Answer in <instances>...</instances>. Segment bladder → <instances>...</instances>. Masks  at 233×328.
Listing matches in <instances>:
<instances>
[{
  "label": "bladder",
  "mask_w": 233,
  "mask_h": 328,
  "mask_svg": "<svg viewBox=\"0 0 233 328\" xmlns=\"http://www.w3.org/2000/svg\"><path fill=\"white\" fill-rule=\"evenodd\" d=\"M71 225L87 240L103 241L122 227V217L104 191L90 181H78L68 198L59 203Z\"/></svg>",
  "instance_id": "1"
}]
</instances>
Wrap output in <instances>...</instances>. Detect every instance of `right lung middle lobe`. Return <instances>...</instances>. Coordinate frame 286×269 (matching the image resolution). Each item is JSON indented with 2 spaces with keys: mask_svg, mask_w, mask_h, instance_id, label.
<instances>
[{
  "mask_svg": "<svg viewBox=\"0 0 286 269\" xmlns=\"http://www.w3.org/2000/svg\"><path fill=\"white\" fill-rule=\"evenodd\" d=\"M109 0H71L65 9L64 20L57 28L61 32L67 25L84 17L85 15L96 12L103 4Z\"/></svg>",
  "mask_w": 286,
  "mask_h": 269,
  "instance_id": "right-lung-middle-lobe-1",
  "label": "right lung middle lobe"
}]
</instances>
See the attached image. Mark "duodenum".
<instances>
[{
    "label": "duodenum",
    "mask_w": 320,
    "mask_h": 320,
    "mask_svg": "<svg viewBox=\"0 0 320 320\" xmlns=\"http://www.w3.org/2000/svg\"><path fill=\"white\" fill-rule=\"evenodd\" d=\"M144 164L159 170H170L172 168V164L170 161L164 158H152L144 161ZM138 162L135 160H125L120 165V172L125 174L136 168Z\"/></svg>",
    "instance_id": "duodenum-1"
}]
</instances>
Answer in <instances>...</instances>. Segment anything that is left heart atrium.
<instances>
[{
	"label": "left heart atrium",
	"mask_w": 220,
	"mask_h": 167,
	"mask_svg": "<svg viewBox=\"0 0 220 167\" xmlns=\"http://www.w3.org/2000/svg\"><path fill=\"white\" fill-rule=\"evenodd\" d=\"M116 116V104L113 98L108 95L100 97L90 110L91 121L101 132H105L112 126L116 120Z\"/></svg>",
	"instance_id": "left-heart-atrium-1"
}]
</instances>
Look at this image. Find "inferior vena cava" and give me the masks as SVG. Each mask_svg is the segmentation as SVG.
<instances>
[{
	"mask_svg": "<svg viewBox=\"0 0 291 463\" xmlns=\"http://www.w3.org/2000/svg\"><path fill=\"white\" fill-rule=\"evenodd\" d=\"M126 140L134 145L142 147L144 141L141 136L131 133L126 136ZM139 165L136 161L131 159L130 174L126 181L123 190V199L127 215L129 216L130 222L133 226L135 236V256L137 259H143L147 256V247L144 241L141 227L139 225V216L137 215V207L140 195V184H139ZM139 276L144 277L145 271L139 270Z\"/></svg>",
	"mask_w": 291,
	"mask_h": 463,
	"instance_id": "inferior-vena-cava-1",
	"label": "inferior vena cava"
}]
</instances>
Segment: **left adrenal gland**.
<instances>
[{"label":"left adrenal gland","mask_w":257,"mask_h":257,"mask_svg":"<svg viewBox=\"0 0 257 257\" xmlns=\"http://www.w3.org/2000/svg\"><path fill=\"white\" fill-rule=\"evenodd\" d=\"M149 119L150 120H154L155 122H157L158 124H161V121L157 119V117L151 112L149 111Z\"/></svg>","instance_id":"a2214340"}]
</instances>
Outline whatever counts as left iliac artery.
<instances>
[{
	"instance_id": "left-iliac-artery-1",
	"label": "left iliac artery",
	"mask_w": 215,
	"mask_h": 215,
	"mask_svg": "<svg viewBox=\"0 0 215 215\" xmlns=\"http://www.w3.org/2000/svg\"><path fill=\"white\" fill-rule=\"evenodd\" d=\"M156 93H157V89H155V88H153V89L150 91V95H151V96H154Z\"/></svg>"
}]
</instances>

* **YOUR INSTRUCTIONS**: Rewrite all the records above, swapping "Answer in" for "Respond in" and leaving everything else as it is.

* **FULL OUTPUT**:
Respond in <instances>...</instances>. Segment bladder → <instances>...</instances>. Masks  at 233×328.
Listing matches in <instances>:
<instances>
[{
  "label": "bladder",
  "mask_w": 233,
  "mask_h": 328,
  "mask_svg": "<svg viewBox=\"0 0 233 328\" xmlns=\"http://www.w3.org/2000/svg\"><path fill=\"white\" fill-rule=\"evenodd\" d=\"M71 225L87 240L103 241L122 227V217L104 191L90 181H78L68 198L59 203Z\"/></svg>",
  "instance_id": "1"
}]
</instances>
Wrap output in <instances>...</instances>. Detect every instance of `right lung middle lobe`. Return <instances>...</instances>. Coordinate frame 286×269 (matching the image resolution). Each item is JSON indented with 2 spaces with keys: mask_svg, mask_w, mask_h, instance_id, label.
<instances>
[{
  "mask_svg": "<svg viewBox=\"0 0 286 269\" xmlns=\"http://www.w3.org/2000/svg\"><path fill=\"white\" fill-rule=\"evenodd\" d=\"M109 0H71L65 9L64 20L57 28L61 32L67 25L84 17L85 15L96 12L103 4Z\"/></svg>",
  "mask_w": 286,
  "mask_h": 269,
  "instance_id": "right-lung-middle-lobe-1",
  "label": "right lung middle lobe"
}]
</instances>
See the attached image. Mark "duodenum".
<instances>
[{
    "label": "duodenum",
    "mask_w": 320,
    "mask_h": 320,
    "mask_svg": "<svg viewBox=\"0 0 320 320\" xmlns=\"http://www.w3.org/2000/svg\"><path fill=\"white\" fill-rule=\"evenodd\" d=\"M144 164L159 170H170L172 168V164L170 161L164 158H152L144 161ZM138 162L135 160H125L120 165V172L125 174L136 168Z\"/></svg>",
    "instance_id": "duodenum-1"
}]
</instances>
Respond in <instances>...</instances>. Segment anything that is left heart atrium.
<instances>
[{
	"label": "left heart atrium",
	"mask_w": 220,
	"mask_h": 167,
	"mask_svg": "<svg viewBox=\"0 0 220 167\" xmlns=\"http://www.w3.org/2000/svg\"><path fill=\"white\" fill-rule=\"evenodd\" d=\"M116 116V104L113 98L108 95L100 97L90 110L91 121L101 132H105L112 126L116 120Z\"/></svg>",
	"instance_id": "left-heart-atrium-1"
}]
</instances>
Look at this image. Find "inferior vena cava" and give me the masks as SVG. Each mask_svg is the segmentation as SVG.
<instances>
[{
	"mask_svg": "<svg viewBox=\"0 0 291 463\" xmlns=\"http://www.w3.org/2000/svg\"><path fill=\"white\" fill-rule=\"evenodd\" d=\"M126 140L134 145L142 147L144 141L141 136L131 133L126 136ZM139 165L136 161L131 159L130 174L126 181L123 190V199L127 215L129 216L130 222L133 226L135 236V256L137 259H143L147 256V247L144 241L141 227L139 225V216L137 215V207L140 195V184H139ZM139 276L144 277L145 271L139 270Z\"/></svg>",
	"mask_w": 291,
	"mask_h": 463,
	"instance_id": "inferior-vena-cava-1",
	"label": "inferior vena cava"
}]
</instances>
Segment: **left adrenal gland**.
<instances>
[{"label":"left adrenal gland","mask_w":257,"mask_h":257,"mask_svg":"<svg viewBox=\"0 0 257 257\" xmlns=\"http://www.w3.org/2000/svg\"><path fill=\"white\" fill-rule=\"evenodd\" d=\"M149 119L150 120H154L155 122H157L158 124H161V121L157 119V117L151 112L149 111Z\"/></svg>","instance_id":"a2214340"}]
</instances>
Outline whatever counts as left iliac artery.
<instances>
[{
	"instance_id": "left-iliac-artery-1",
	"label": "left iliac artery",
	"mask_w": 215,
	"mask_h": 215,
	"mask_svg": "<svg viewBox=\"0 0 215 215\" xmlns=\"http://www.w3.org/2000/svg\"><path fill=\"white\" fill-rule=\"evenodd\" d=\"M156 93H157V89H155V88H153V89L150 91V95H151V96H154Z\"/></svg>"
}]
</instances>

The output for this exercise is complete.